Work task
From the entries below, reproduce exactly the lines from the one with "ring mcp: (202, 160)" through the one with "ring tip: (315, 503)", both included, without images.

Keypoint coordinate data
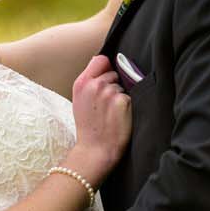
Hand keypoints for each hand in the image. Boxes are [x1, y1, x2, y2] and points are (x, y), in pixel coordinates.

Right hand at [70, 50, 132, 180]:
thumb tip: (105, 64)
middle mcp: (95, 84)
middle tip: (105, 106)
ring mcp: (109, 92)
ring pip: (122, 86)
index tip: (106, 80)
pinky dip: (127, 106)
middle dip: (113, 85)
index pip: (101, 59)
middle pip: (114, 73)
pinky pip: (130, 97)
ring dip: (120, 97)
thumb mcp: (79, 100)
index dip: (106, 68)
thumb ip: (89, 80)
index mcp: (81, 82)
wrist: (95, 150)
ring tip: (111, 113)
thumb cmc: (89, 127)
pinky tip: (119, 118)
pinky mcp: (123, 101)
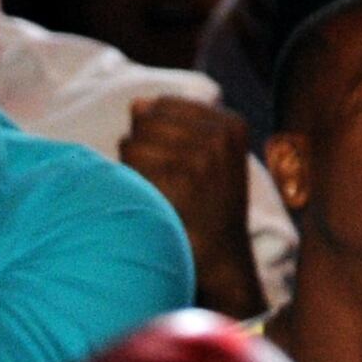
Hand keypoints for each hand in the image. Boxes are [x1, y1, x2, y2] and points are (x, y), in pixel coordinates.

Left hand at [123, 97, 261, 313]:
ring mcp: (202, 160)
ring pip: (132, 142)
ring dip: (131, 166)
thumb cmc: (209, 203)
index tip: (171, 159)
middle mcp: (221, 137)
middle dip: (140, 145)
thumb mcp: (211, 154)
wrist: (221, 257)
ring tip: (154, 188)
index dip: (153, 131)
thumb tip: (136, 104)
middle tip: (160, 178)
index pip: (164, 105)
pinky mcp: (178, 185)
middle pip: (145, 120)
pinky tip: (147, 200)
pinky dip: (129, 183)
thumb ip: (175, 123)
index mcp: (232, 124)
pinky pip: (130, 168)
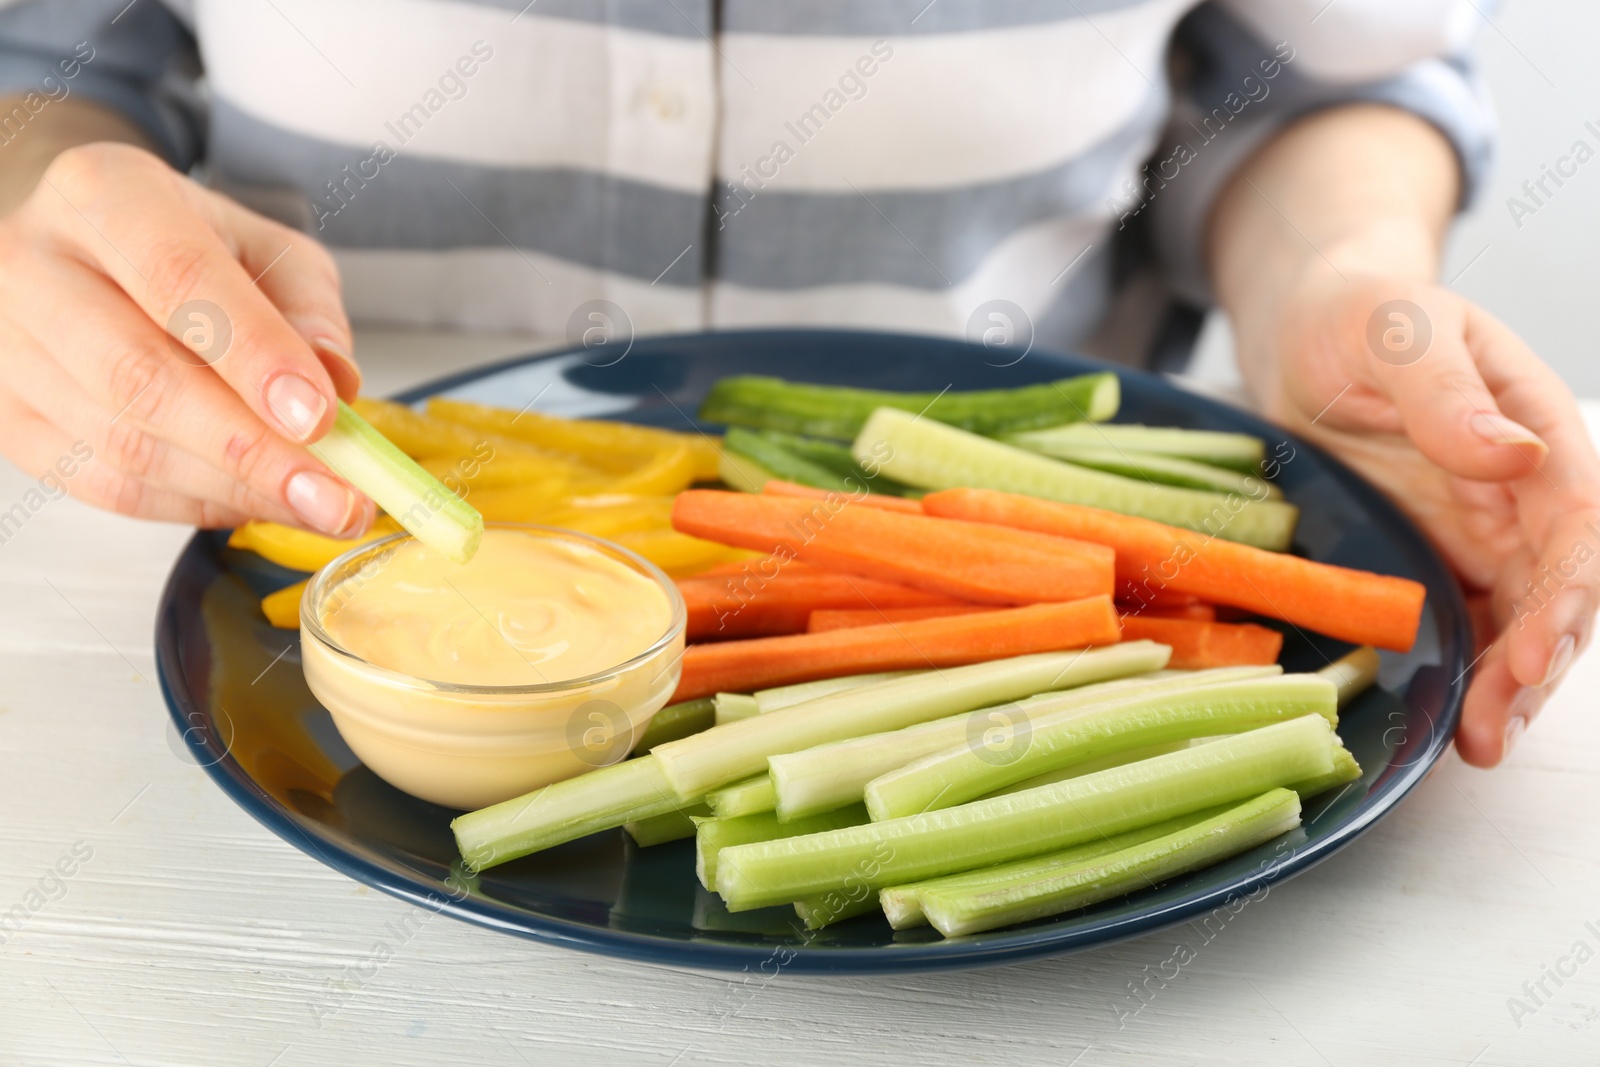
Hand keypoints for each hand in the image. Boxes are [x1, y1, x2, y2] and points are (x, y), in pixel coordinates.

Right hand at [0, 141, 373, 535]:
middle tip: (334, 493)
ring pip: (124, 445)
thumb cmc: (186, 247)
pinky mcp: (9, 420)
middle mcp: (34, 264)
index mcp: (104, 195)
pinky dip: (195, 505)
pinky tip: (254, 499)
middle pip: (139, 376)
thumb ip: (307, 308)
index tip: (318, 417)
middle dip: (251, 448)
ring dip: (233, 488)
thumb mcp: (266, 248)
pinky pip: (107, 487)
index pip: (180, 277)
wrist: (92, 255)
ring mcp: (9, 349)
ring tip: (315, 503)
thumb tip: (336, 382)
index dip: (253, 355)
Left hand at [1260, 270, 1599, 765]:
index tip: (1532, 651)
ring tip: (1477, 745)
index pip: (1577, 519)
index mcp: (1535, 428)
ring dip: (1508, 688)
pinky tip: (1448, 725)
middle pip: (1559, 590)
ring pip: (1520, 622)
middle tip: (1493, 726)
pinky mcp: (1437, 559)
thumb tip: (1514, 454)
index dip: (1564, 591)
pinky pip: (1466, 625)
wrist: (1307, 330)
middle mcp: (1523, 491)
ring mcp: (1482, 532)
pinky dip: (1465, 676)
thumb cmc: (1354, 314)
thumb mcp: (1393, 331)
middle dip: (1538, 664)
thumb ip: (1445, 390)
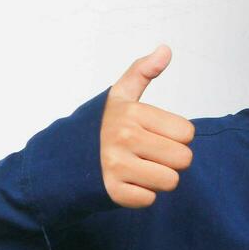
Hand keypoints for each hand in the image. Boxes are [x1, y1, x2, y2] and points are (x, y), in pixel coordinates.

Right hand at [99, 44, 195, 208]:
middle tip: (149, 155)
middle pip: (183, 159)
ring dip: (159, 179)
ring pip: (170, 182)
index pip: (187, 133)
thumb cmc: (99, 127)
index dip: (176, 136)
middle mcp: (124, 138)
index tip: (155, 134)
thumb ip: (142, 72)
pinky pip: (150, 200)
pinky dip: (141, 195)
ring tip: (139, 168)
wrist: (61, 160)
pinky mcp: (112, 192)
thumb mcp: (119, 96)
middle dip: (171, 160)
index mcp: (131, 113)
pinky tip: (127, 183)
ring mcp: (116, 166)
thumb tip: (166, 49)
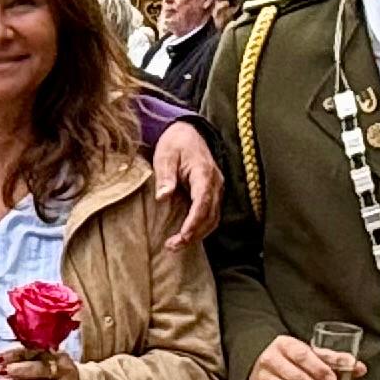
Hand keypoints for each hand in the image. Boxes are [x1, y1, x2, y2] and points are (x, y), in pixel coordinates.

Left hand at [153, 125, 222, 248]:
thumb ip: (165, 175)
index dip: (194, 222)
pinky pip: (211, 215)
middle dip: (194, 234)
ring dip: (198, 235)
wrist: (188, 132)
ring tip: (176, 245)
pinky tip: (186, 235)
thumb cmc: (175, 143)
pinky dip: (201, 228)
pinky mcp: (212, 194)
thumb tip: (163, 196)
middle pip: (210, 215)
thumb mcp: (165, 155)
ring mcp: (216, 189)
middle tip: (172, 246)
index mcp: (204, 173)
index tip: (182, 236)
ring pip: (213, 219)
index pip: (203, 202)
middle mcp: (215, 183)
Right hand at [246, 334, 356, 379]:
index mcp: (285, 345)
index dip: (318, 368)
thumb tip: (357, 367)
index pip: (302, 355)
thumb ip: (334, 360)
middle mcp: (271, 360)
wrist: (263, 367)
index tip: (332, 379)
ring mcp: (265, 379)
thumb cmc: (291, 360)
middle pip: (297, 378)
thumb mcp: (311, 354)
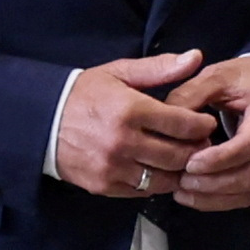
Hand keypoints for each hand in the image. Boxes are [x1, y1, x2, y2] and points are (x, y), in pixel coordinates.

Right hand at [54, 49, 218, 202]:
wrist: (42, 121)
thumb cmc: (84, 94)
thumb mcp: (119, 73)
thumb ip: (160, 68)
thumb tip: (196, 58)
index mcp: (130, 109)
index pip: (183, 124)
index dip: (202, 125)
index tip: (207, 123)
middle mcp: (123, 141)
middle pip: (178, 155)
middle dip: (196, 150)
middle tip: (202, 144)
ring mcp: (113, 167)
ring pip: (164, 178)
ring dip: (178, 171)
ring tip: (182, 159)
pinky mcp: (104, 185)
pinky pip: (143, 191)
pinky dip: (155, 183)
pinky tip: (158, 170)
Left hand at [168, 54, 249, 214]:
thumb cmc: (247, 78)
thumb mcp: (219, 75)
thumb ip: (192, 93)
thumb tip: (166, 116)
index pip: (248, 146)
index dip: (218, 159)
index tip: (190, 163)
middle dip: (213, 184)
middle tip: (181, 180)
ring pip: (248, 191)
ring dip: (214, 197)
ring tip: (182, 191)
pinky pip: (246, 195)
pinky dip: (220, 201)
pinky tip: (194, 196)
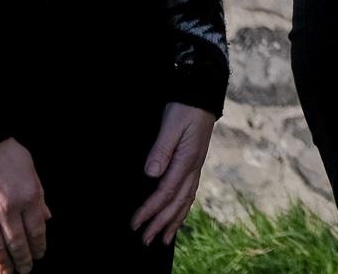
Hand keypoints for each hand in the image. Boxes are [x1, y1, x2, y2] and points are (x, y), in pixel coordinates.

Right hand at [0, 137, 49, 273]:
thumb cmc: (5, 153)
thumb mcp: (30, 170)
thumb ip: (39, 195)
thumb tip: (46, 217)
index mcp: (29, 197)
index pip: (37, 230)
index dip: (38, 246)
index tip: (39, 255)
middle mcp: (8, 211)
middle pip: (18, 244)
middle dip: (23, 260)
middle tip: (25, 269)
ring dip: (2, 264)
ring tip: (7, 272)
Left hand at [131, 103, 216, 245]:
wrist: (202, 96)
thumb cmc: (185, 108)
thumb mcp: (171, 124)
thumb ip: (161, 149)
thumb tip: (151, 174)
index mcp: (187, 160)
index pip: (165, 192)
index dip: (149, 210)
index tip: (135, 223)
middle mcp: (193, 168)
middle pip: (176, 202)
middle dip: (160, 223)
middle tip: (144, 241)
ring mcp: (196, 167)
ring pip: (185, 201)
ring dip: (173, 222)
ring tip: (163, 239)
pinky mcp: (194, 164)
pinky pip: (189, 193)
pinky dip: (182, 209)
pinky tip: (177, 216)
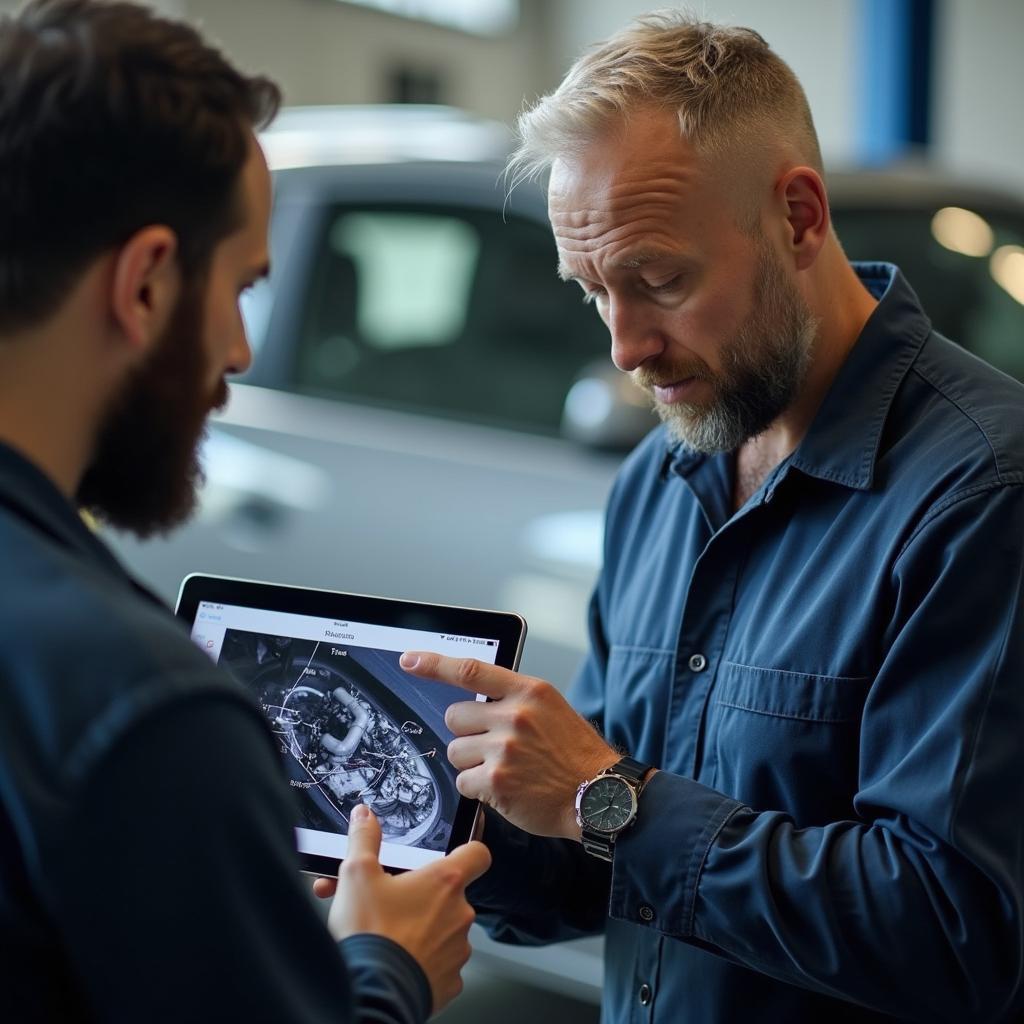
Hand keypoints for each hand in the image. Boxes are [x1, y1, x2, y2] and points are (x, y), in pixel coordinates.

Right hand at [320, 805, 490, 1013]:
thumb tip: (364, 817)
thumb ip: (364, 839)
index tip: (455, 854)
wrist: (371, 993)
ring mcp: (457, 949)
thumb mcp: (358, 874)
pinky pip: (439, 963)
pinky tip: (396, 959)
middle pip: (449, 895)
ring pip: (443, 930)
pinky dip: (421, 960)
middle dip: (421, 896)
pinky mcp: (450, 982)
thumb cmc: (370, 934)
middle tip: (391, 901)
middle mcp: (460, 913)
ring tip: (387, 932)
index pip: (477, 853)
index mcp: (445, 881)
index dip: (467, 850)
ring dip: (420, 928)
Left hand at [399, 652, 618, 839]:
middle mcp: (515, 716)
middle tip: (492, 746)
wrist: (600, 795)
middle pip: (454, 717)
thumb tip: (476, 701)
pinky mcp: (497, 782)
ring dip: (472, 763)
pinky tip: (506, 789)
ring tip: (506, 769)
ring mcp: (504, 749)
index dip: (434, 664)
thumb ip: (514, 700)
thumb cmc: (575, 754)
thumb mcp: (551, 710)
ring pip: (456, 751)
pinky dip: (479, 789)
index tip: (410, 660)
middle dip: (466, 733)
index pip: (471, 670)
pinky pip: (464, 782)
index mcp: (529, 692)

Response to the exercise
ring mcp: (202, 160)
ring pip: (132, 142)
ring dip: (131, 166)
thumb cmc: (209, 203)
index tip: (171, 159)
middle mcp: (221, 137)
middle dip: (140, 145)
thumb mcp: (211, 154)
wrist: (221, 257)
ring tip: (154, 188)
index dip: (153, 131)
thumb tip: (136, 104)
middle tip: (160, 178)
index pip: (164, 105)
pinky mcp: (178, 185)
middle pip: (145, 120)
pinky tip: (147, 200)
pinky dip: (129, 183)
thumb ip: (175, 123)
index mcp: (232, 124)
pinky pip: (130, 168)
Hand keypoints for each hand in the image. Boxes are [x1, y1, x2, y2] and points are (x, y), in pixel coordinates.

Right hand at [0, 141, 373, 535]:
middle tip: (334, 493)
ring pip: (124, 445)
thumb cmc: (186, 247)
pinky mcp: (9, 420)
middle mcp: (34, 264)
index mcp: (104, 195)
pinky dip: (195, 505)
pinky tip: (254, 499)
middle pip: (139, 376)
thumb ip: (307, 308)
index tip: (318, 417)
middle dip: (251, 448)
ring dip: (233, 488)
thumb mcp: (266, 248)
pinky pip: (107, 487)
index pip: (180, 277)
wrist: (92, 255)
ring mcp: (9, 349)
ring tip: (315, 503)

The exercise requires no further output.